* What you need to do
Could you update the listing between the lines holding "Reading left to" and "To the nearest", inclusive, by changing "chart" to "graph" and keeping everything else the same? Return only those lines.

------ Information supplied

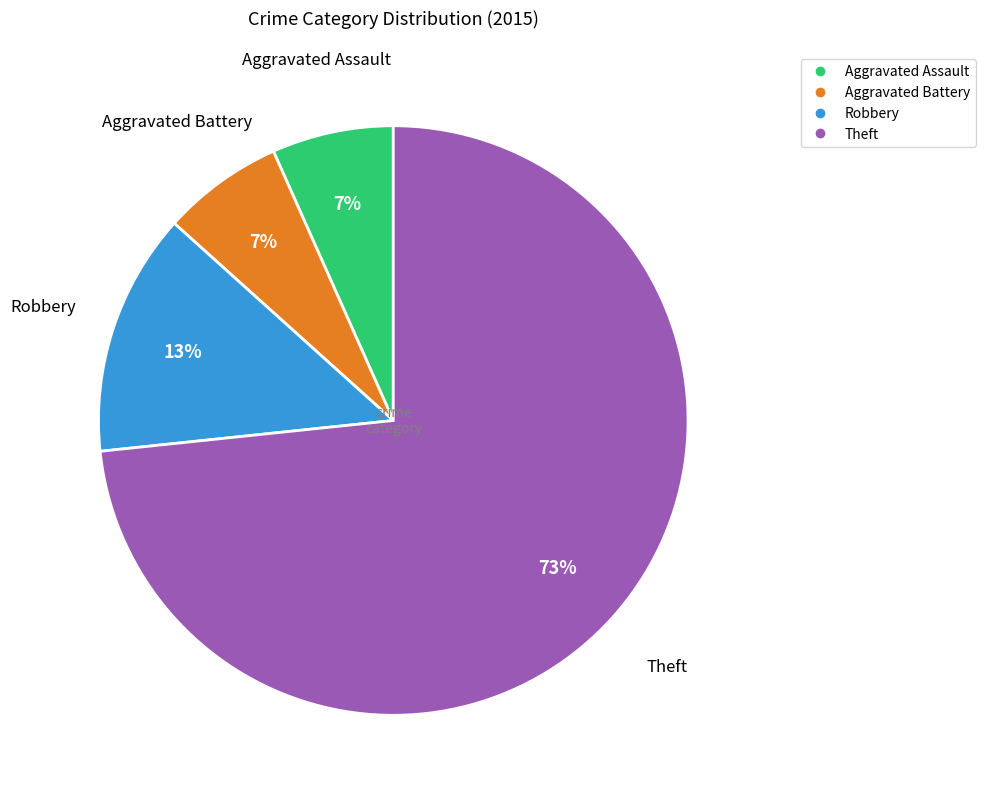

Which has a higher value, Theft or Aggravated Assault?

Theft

------------
------ Information supplied

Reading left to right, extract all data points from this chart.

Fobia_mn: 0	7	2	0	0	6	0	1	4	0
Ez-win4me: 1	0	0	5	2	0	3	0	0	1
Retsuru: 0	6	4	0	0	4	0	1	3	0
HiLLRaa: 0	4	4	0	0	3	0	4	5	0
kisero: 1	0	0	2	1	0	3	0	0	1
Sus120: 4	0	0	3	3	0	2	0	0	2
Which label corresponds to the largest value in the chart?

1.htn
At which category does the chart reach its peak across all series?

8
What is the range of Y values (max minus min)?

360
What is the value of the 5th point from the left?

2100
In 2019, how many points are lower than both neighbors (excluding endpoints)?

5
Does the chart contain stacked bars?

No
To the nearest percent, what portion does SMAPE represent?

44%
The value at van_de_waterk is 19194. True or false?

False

------------

* Task answer
Reading left to right, extract all data points from this graph.

Fobia_mn: 0	7	2	0	0	6	0	1	4	0
Ez-win4me: 1	0	0	5	2	0	3	0	0	1
Retsuru: 0	6	4	0	0	4	0	1	3	0
HiLLRaa: 0	4	4	0	0	3	0	4	5	0
kisero: 1	0	0	2	1	0	3	0	0	1
Sus120: 4	0	0	3	3	0	2	0	0	2
Which label corresponds to the largest value in the graph?

1.htn
At which category does the graph reach its peak across all series?

8
What is the range of Y values (max minus min)?

360
What is the value of the 5th point from the left?

2100
In 2019, how many points are lower than both neighbors (excluding endpoints)?

5
Does the graph contain stacked bars?

No
To the nearest percent, what portion does SMAPE represent?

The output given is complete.